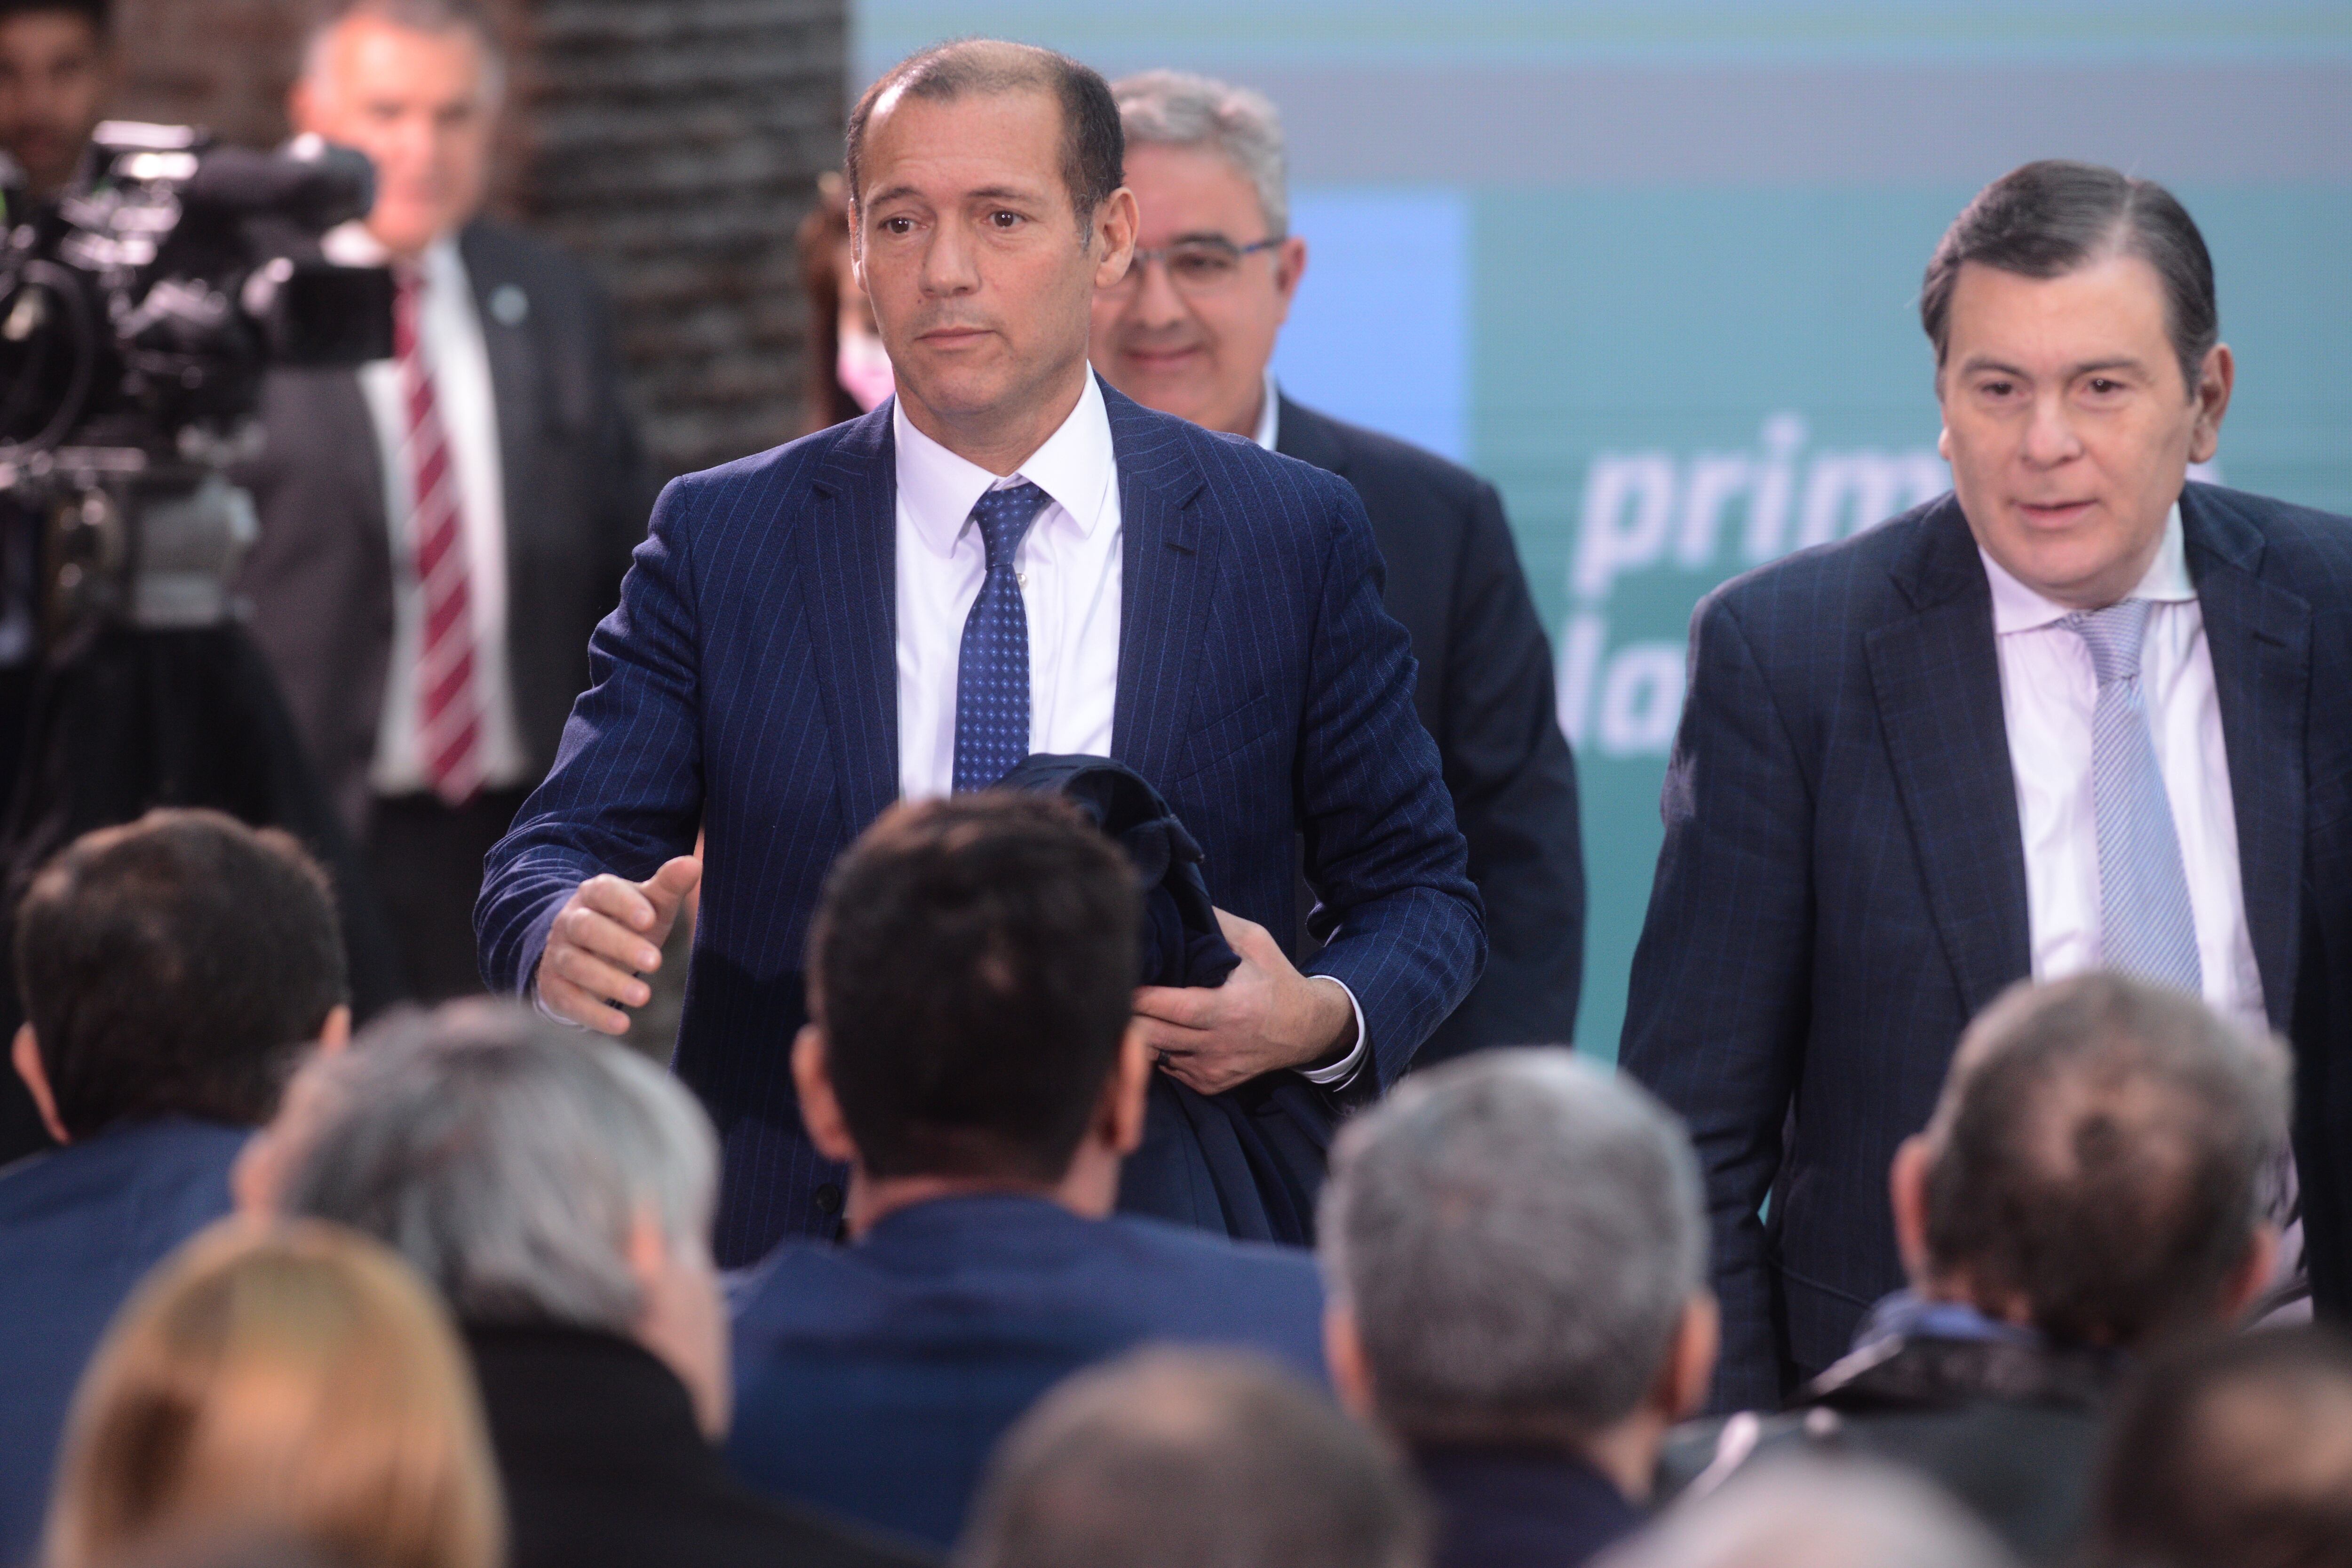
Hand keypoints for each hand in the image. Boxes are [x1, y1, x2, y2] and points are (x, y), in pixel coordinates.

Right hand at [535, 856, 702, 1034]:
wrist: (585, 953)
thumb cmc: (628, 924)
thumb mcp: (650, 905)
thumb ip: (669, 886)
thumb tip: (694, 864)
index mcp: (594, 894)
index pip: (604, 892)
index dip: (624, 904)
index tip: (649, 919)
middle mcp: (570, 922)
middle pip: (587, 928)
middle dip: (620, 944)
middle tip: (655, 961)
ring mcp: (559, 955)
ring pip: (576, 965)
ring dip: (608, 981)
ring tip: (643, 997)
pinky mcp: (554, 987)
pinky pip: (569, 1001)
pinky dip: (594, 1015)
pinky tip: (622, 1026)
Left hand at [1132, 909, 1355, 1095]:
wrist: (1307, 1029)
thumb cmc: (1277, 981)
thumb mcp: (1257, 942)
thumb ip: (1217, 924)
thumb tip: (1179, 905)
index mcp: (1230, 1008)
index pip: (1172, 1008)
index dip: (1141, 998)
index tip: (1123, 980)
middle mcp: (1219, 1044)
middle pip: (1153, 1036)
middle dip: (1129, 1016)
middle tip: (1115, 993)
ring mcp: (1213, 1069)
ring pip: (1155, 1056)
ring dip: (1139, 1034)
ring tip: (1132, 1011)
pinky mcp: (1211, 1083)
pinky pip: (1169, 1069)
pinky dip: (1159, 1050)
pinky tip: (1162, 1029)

***

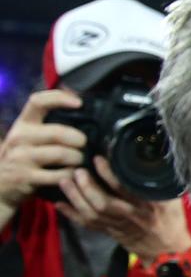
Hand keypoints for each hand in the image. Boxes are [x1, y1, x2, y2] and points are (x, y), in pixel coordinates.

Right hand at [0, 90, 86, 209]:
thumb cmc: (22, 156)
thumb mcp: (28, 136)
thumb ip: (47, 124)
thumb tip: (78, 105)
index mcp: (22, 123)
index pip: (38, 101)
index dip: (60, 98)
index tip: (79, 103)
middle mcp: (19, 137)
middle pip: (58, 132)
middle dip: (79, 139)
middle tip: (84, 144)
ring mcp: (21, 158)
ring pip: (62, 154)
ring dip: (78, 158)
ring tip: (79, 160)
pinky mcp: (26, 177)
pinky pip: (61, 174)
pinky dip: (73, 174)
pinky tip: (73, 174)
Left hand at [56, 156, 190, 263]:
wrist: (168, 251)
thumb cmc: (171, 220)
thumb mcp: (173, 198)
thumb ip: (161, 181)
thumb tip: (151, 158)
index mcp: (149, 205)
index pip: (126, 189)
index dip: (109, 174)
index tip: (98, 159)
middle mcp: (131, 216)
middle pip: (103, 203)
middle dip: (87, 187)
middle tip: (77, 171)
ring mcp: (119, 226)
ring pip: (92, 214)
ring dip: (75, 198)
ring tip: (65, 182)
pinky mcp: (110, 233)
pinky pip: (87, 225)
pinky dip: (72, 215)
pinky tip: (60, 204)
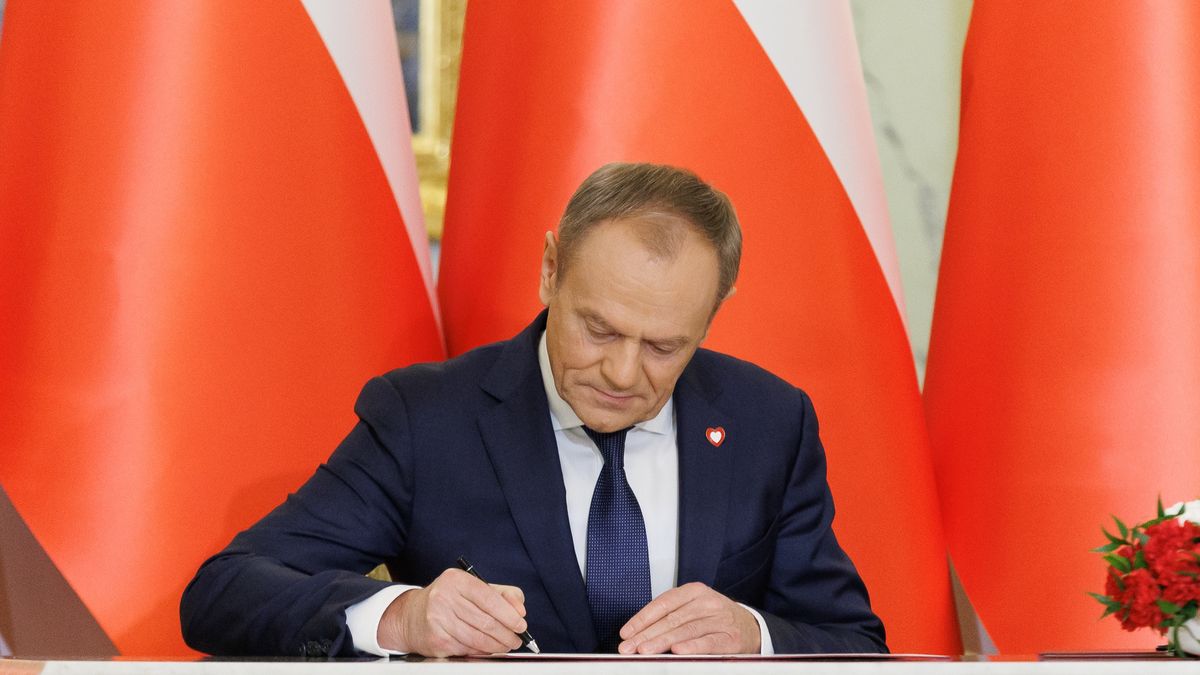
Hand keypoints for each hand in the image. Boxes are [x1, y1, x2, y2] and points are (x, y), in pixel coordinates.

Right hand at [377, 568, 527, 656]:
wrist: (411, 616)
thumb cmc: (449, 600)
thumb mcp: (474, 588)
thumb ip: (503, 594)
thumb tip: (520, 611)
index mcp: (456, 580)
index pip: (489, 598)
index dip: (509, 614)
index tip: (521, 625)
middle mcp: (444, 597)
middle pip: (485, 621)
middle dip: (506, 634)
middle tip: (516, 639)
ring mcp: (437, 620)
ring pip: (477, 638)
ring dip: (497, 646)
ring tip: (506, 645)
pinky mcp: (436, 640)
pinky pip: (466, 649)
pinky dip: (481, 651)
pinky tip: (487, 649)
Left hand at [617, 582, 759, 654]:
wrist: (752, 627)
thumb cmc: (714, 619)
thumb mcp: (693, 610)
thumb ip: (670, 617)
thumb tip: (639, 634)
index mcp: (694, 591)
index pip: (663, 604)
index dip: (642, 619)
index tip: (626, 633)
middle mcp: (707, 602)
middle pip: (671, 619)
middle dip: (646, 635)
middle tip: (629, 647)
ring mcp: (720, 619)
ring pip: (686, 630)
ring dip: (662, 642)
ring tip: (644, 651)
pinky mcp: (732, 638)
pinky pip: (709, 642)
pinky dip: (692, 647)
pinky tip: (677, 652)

***

| Exercise goal |
Using the data above, repeat exactly the lines that begin at the line with "pinky mcp: (26, 177)" and end at the line with "ring tip: (65, 182)", both ends included.

| Written answer |
pinky mcp: (26, 177)
pinky pip: (61, 174)
pinky dip: (73, 174)
pinky tip: (73, 174)
Left hand at [56, 156, 190, 263]:
wrist: (168, 251)
thumb cmc: (171, 220)
thumb mcp: (173, 198)
thumb ip: (161, 181)
thumb tip: (151, 158)
index mcp: (149, 205)
index pip: (126, 189)
index dip: (109, 174)
index tip: (98, 159)
middle mcp: (131, 216)
middle pip: (103, 203)
middle dip: (87, 187)
middle tip: (77, 171)
ring mcp: (119, 226)
ring pip: (92, 214)
ring dip: (75, 198)
ring tip: (65, 182)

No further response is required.